CUTLERVILLE, Mich. — For Sarah Smith, staying at home another day was out of the question. She and her family have no power.

Her two little boys haven’t been in school all week, and the generator they’ve been running doesn’t warm up the whole house.

“Oh it’s challenging,” Smith said while holding her 2-year-old son in her arms. “It’s really really hard trying to communicate to them why we can’t turn on different things in our house. (We) can’t get outside. The roads are pretty bad.”

However, Friday morning she braved the roads to take the family to the Holiday Inn in Cutlerville. She checked in for two nights and they headed straight to the pool.

“We just had to get out of our house,” Smith said. “Having this waterpark close, we couldn’t pass it up.”

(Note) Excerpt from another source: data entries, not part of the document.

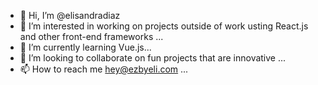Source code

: - 👋 Hi, I’m @elisandradiaz
- 👀 I’m interested in working on projects outside of work usting React.js and other front-end frameworks ...
- 🌱 I’m currently learning Vue.js...
- 💞️ I’m looking to collaborate on fun projects that are innovative ...
- 📫 How to reach me hey@ezbyeli.com ...

<!---
elisandradiaz/elisandradiaz is a ✨ special ✨ repository because its `README.md` (this file) appears on your GitHub profile.
You can click the Preview link to take a look at your changes.
--->
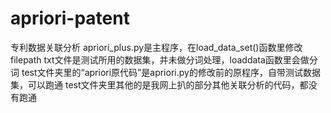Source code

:# apriori-patent
专利数据关联分析
apriori_plus.py是主程序，在load_data_set()函数里修改filepath
txt文件是测试所用的数据集，并未做分词处理，loaddata函数里会做分词
test文件夹里的“apriori原代码”是apriori.py的修改前的原程序，自带测试数据集，可以跑通
test文件夹里其他的是我网上扒的部分其他关联分析的代码，都没有跑通
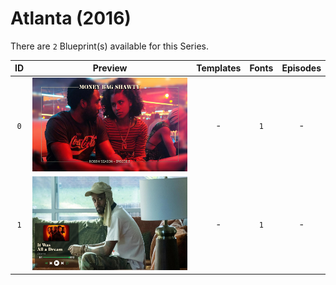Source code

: # Atlanta (2016)

There are `2` Blueprint(s) available for this Series.

| ID | Preview | Templates | Fonts | Episodes | 
| :---: | :---: | :---: | :---: | :---: |
| `0` | <img src="./0/preview0.jpg" height="150"> | - | `1` | - |
| `1` | <img src="./1/preview0.jpg" height="150"> | - | `1` | - |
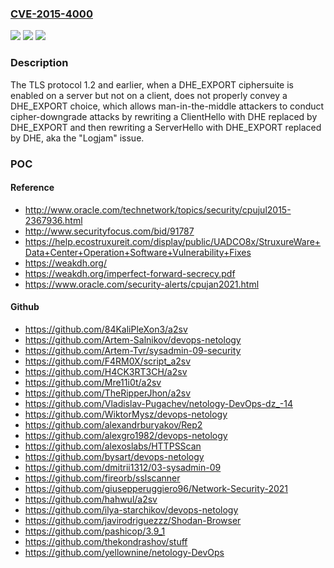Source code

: ### [CVE-2015-4000](https://cve.mitre.org/cgi-bin/cvename.cgi?name=CVE-2015-4000)
![](https://img.shields.io/static/v1?label=Product&message=n%2Fa&color=blue)
![](https://img.shields.io/static/v1?label=Version&message=n%2Fa&color=blue)
![](https://img.shields.io/static/v1?label=Vulnerability&message=n%2Fa&color=brighgreen)

### Description

The TLS protocol 1.2 and earlier, when a DHE_EXPORT ciphersuite is enabled on a server but not on a client, does not properly convey a DHE_EXPORT choice, which allows man-in-the-middle attackers to conduct cipher-downgrade attacks by rewriting a ClientHello with DHE replaced by DHE_EXPORT and then rewriting a ServerHello with DHE_EXPORT replaced by DHE, aka the "Logjam" issue.

### POC

#### Reference
- http://www.oracle.com/technetwork/topics/security/cpujul2015-2367936.html
- http://www.securityfocus.com/bid/91787
- https://help.ecostruxureit.com/display/public/UADCO8x/StruxureWare+Data+Center+Operation+Software+Vulnerability+Fixes
- https://weakdh.org/
- https://weakdh.org/imperfect-forward-secrecy.pdf
- https://www.oracle.com/security-alerts/cpujan2021.html

#### Github
- https://github.com/84KaliPleXon3/a2sv
- https://github.com/Artem-Salnikov/devops-netology
- https://github.com/Artem-Tvr/sysadmin-09-security
- https://github.com/F4RM0X/script_a2sv
- https://github.com/H4CK3RT3CH/a2sv
- https://github.com/Mre11i0t/a2sv
- https://github.com/TheRipperJhon/a2sv
- https://github.com/Vladislav-Pugachev/netology-DevOps-dz_-14
- https://github.com/WiktorMysz/devops-netology
- https://github.com/alexandrburyakov/Rep2
- https://github.com/alexgro1982/devops-netology
- https://github.com/alexoslabs/HTTPSScan
- https://github.com/bysart/devops-netology
- https://github.com/dmitrii1312/03-sysadmin-09
- https://github.com/fireorb/sslscanner
- https://github.com/giusepperuggiero96/Network-Security-2021
- https://github.com/hahwul/a2sv
- https://github.com/ilya-starchikov/devops-netology
- https://github.com/javirodriguezzz/Shodan-Browser
- https://github.com/pashicop/3.9_1
- https://github.com/thekondrashov/stuff
- https://github.com/yellownine/netology-DevOps


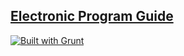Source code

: ## [Electronic Program Guide](http://userx.co.za/work/epg)

[![Built with Grunt](https://cdn.gruntjs.com/builtwith.png)](http://gruntjs.com)
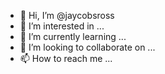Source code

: - 👋 Hi, I’m @jaycobsross
- 👀 I’m interested in ...
- 🌱 I’m currently learning ...
- 💞️ I’m looking to collaborate on ...
- 📫 How to reach me ...

<!---
jaycobsross/jaycobsross is a ✨ special ✨ repository because its `README.md` (this file) appears on your GitHub profile.
You can click the Preview link to take a look at your changes.
--->
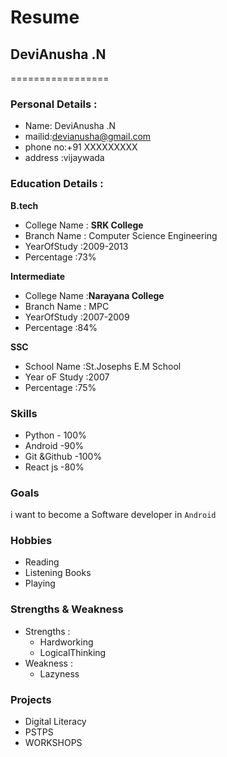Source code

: # Resume
## DeviAnusha .N
=================

### Personal Details :
- Name: DeviAnusha .N<br>
- mailid:devianusha@gmail.com<br>
- phone no:+91 XXXXXXXXX <br>
- address :vijaywada <br>

### Education Details :

**B.tech** 

- College Name : __SRK College__<br>
- Branch Name  : Computer Science Engineering<br>
- YearOfStudy  :2009-2013<br>
- Percentage   :73%<br>

**Intermediate**

- College Name :__Narayana College__<br>
- Branch Name  : MPC<br>
- YearOfStudy :2007-2009<br>
- Percentage  :84%<br>

**SSC**
- School Name :St.Josephs E.M School<br>
- Year oF Study :2007<br>
- Percentage :75%<br>

### **Skills**
- Python - 100%
- Android -90%
- Git &Github -100%
- React js -80%

### **Goals**
i want to become a Software developer in `Android`

### **Hobbies**
- Reading<br>
- Listening Books<br>
- Playing <br>

### **Strengths & Weakness**
- Strengths :
  - Hardworking
  - LogicalThinking
- Weakness :
  - Lazyness
### **Projects**
- Digital Literacy 
- PSTPS
- WORKSHOPS

   
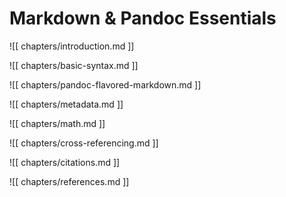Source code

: # Markdown & Pandoc Essentials

![[ chapters/introduction.md ]]

<!-- ![[ chapters/markdown-cheat-sheet.md ]] -->

![[ chapters/basic-syntax.md ]]

<!-- ![[ chapters/extended-syntax.md ]] -->

![[ chapters/pandoc-flavored-markdown.md ]]

![[ chapters/metadata.md ]]

<!-- ![[ chapters/hacks.md ]] -->

![[ chapters/math.md ]]

![[ chapters/cross-referencing.md ]]

![[ chapters/citations.md ]]

![[ chapters/references.md ]]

Friday, thousands of homes and businesses were without power in the Grand Rapids area. The Smith family was one of them. Another was Teresa Weatherall Neal’s in-laws.

“They lost power yesterday,” said Weatherall Neal, superintendent of Grand Rapids Public Schools. “They called me this morning about 6:30 and said they didn’t have heat. It was extremely cold.”

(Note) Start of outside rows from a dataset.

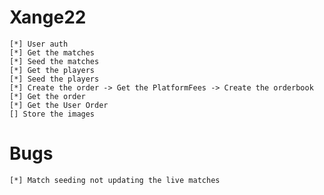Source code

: #   Xange22

    [*] User auth
    [*] Get the matches
    [*] Seed the matches
    [*] Get the players
    [*] Seed the players
    [*] Create the order -> Get the PlatformFees -> Create the orderbook
    [*] Get the order 
    [*] Get the User Order
    [] Store the images

#   Bugs
    [*] Match seeding not updating the live matches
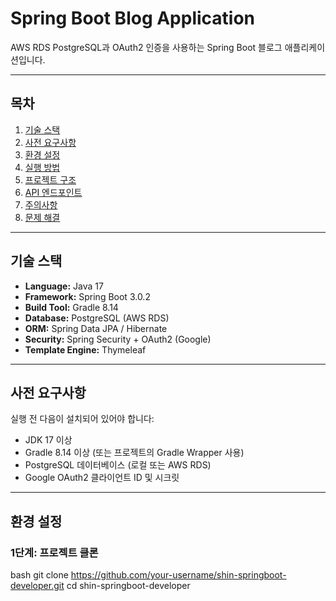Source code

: # Spring Boot Blog Application

AWS RDS PostgreSQL과 OAuth2 인증을 사용하는 Spring Boot 블로그 애플리케이션입니다.

---

## 목차

1. [기술 스택](#기술-스택)
2. [사전 요구사항](#사전-요구사항)
3. [환경 설정](#환경-설정)
4. [실행 방법](#실행-방법)
5. [프로젝트 구조](#프로젝트-구조)
6. [API 엔드포인트](#api-엔드포인트)
7. [주의사항](#주의사항)
8. [문제 해결](#문제-해결)

---

## 기술 스택

- **Language:** Java 17
- **Framework:** Spring Boot 3.0.2
- **Build Tool:** Gradle 8.14
- **Database:** PostgreSQL (AWS RDS)
- **ORM:** Spring Data JPA / Hibernate
- **Security:** Spring Security + OAuth2 (Google)
- **Template Engine:** Thymeleaf

---

## 사전 요구사항

실행 전 다음이 설치되어 있어야 합니다:

- JDK 17 이상
- Gradle 8.14 이상 (또는 프로젝트의 Gradle Wrapper 사용)
- PostgreSQL 데이터베이스 (로컬 또는 AWS RDS)
- Google OAuth2 클라이언트 ID 및 시크릿

---

## 환경 설정

### 1단계: 프로젝트 클론

bash
git clone https://github.com/your-username/shin-springboot-developer.git
cd shin-springboot-developer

Her father-in-law is ill, she said, and he’s currently receiving hospice care. However, to get him warm, she checked them into the Holiday Inn.

“It’s pretty dangerous out, especially for the elderly (and) especially for sick and young kids,” she said. GRPS opened two of its schools as warming centers. “It’s not a time to be without heat or electricity.”

The Holiday Inn was without both as well. It lost power for close to 18 hours and closed for one night, said general manager Vanessa Snelgrove Gould. However as soon as it returned, people affected by the outage started coming in.

“We really wanted people to know that they can come here [and] be warm,” Snelgrove Gould said. “We weren’t taking advantage of the situation.”

She said the hotel is booked to capacity for the next two days. If guests stay longer, due to the outage, they’ll receive a 15 percent discount from Sunday through Thursday.

For guests like Smith, she is just grateful to  be out of the house.

“We’re not going stir crazy  anymore,” Sarah laughed. “We’re here. Thank God for that.”